RECORD EXCERPTS:
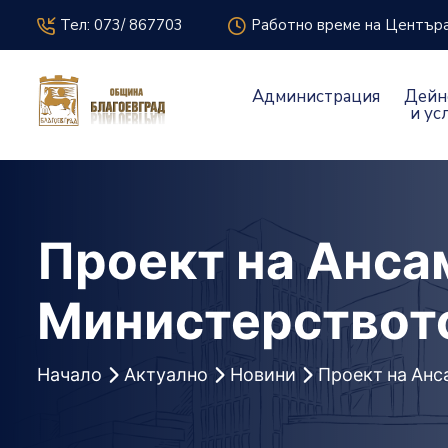
icon
icon
Тел: 073/ 867703
Работно време на Центъра 
Администрация
Дейн
и ус
Проект на Анса
Министерството
Начало
Актуално
Новини
Проект на Анс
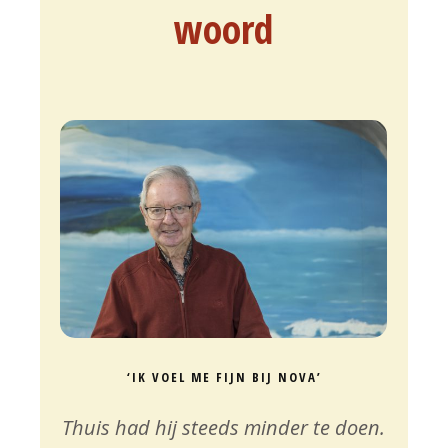
woord
‘IK VOEL ME FIJN BIJ NOVA’
Thuis had hij steeds minder te doen.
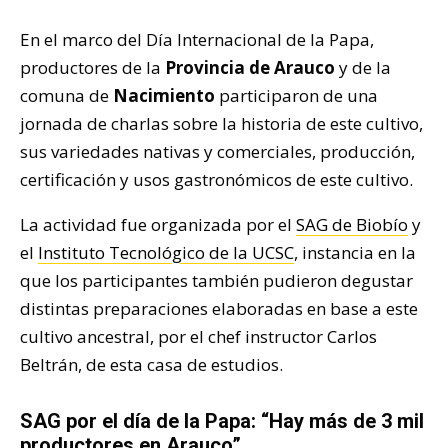
En el marco del Día Internacional de la Papa,
productores de la
Provincia de Arauco
y de la
comuna de
Nacimiento
participaron de una
jornada de charlas sobre la historia de este cultivo,
sus variedades nativas y comerciales, producción,
certificación y usos gastronómicos de este cultivo.
La actividad fue organizada por el
SAG de Biobío
y
el
Instituto Tecnológico de la UCSC
, instancia en la
que los participantes también pudieron degustar
distintas preparaciones elaboradas en base a este
cultivo ancestral, por el chef instructor Carlos
Beltrán, de esta casa de estudios.
SAG por el día de la Papa: “Hay más de 3 mil
productores en Arauco”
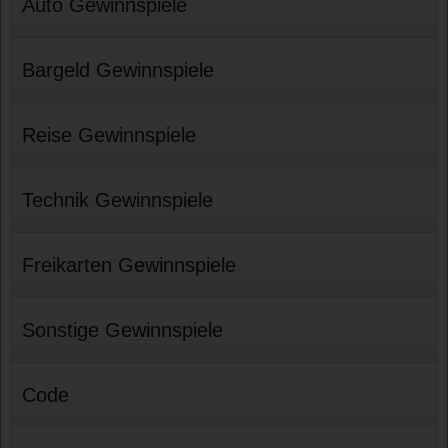
Auto Gewinnspiele
Bargeld Gewinnspiele
Reise Gewinnspiele
Technik Gewinnspiele
Freikarten Gewinnspiele
Sonstige Gewinnspiele
Code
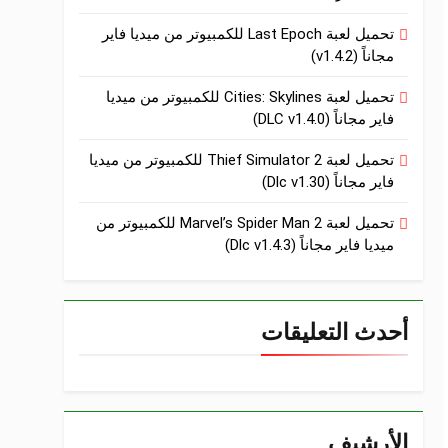
تحميل لعبة Last Epoch للكمبيوتر من ميديا فاير
مجاناً (v1.4.2)
تحميل لعبة Cities: Skylines للكمبيوتر من ميديا
فاير مجاناً (DLC v1.4.0)
تحميل لعبة Thief Simulator 2 للكمبيوتر من ميديا
فاير مجاناً (Dlc v1.30)
تحميل لعبة Marvel’s Spider Man 2 للكمبيوتر من
ميديا فاير مجاناً (Dlc v1.4.3)
أحدث التعليقات
الأرشيف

YOUR GOAL: Update the text read from the records by replacing every occurrence of "Gewinnspiele" with "Verlosungen", keeping all other lines unchanged. Leave out the pictures.

TASK OUTPUT:
icon
icon
Тел: 073/ 867703
Работно време на Центъра 
Администрация
Дейн
и ус
Проект на Анса
Министерството
Начало
Актуално
Новини
Проект на Анс
woord
‘IK VOEL ME FIJN BIJ NOVA’
Thuis had hij steeds minder te doen.
En el marco del Día Internacional de la Papa,
productores de la
Provincia de Arauco
y de la
comuna de
Nacimiento
participaron de una
jornada de charlas sobre la historia de este cultivo,
sus variedades nativas y comerciales, producción,
certificación y usos gastronómicos de este cultivo.
La actividad fue organizada por el
SAG de Biobío
y
el
Instituto Tecnológico de la UCSC
, instancia en la
que los participantes también pudieron degustar
distintas preparaciones elaboradas en base a este
cultivo ancestral, por el chef instructor Carlos
Beltrán, de esta casa de estudios.
SAG por el día de la Papa: “Hay más de 3 mil
productores en Arauco”
Auto Verlosungen
Bargeld Verlosungen
Reise Verlosungen
Technik Verlosungen
Freikarten Verlosungen
Sonstige Verlosungen
Code
تحميل لعبة Last Epoch للكمبيوتر من ميديا فاير
مجاناً (v1.4.2)
تحميل لعبة Cities: Skylines للكمبيوتر من ميديا
فاير مجاناً (DLC v1.4.0)
تحميل لعبة Thief Simulator 2 للكمبيوتر من ميديا
فاير مجاناً (Dlc v1.30)
تحميل لعبة Marvel’s Spider Man 2 للكمبيوتر من
ميديا فاير مجاناً (Dlc v1.4.3)
أحدث التعليقات
الأرشيف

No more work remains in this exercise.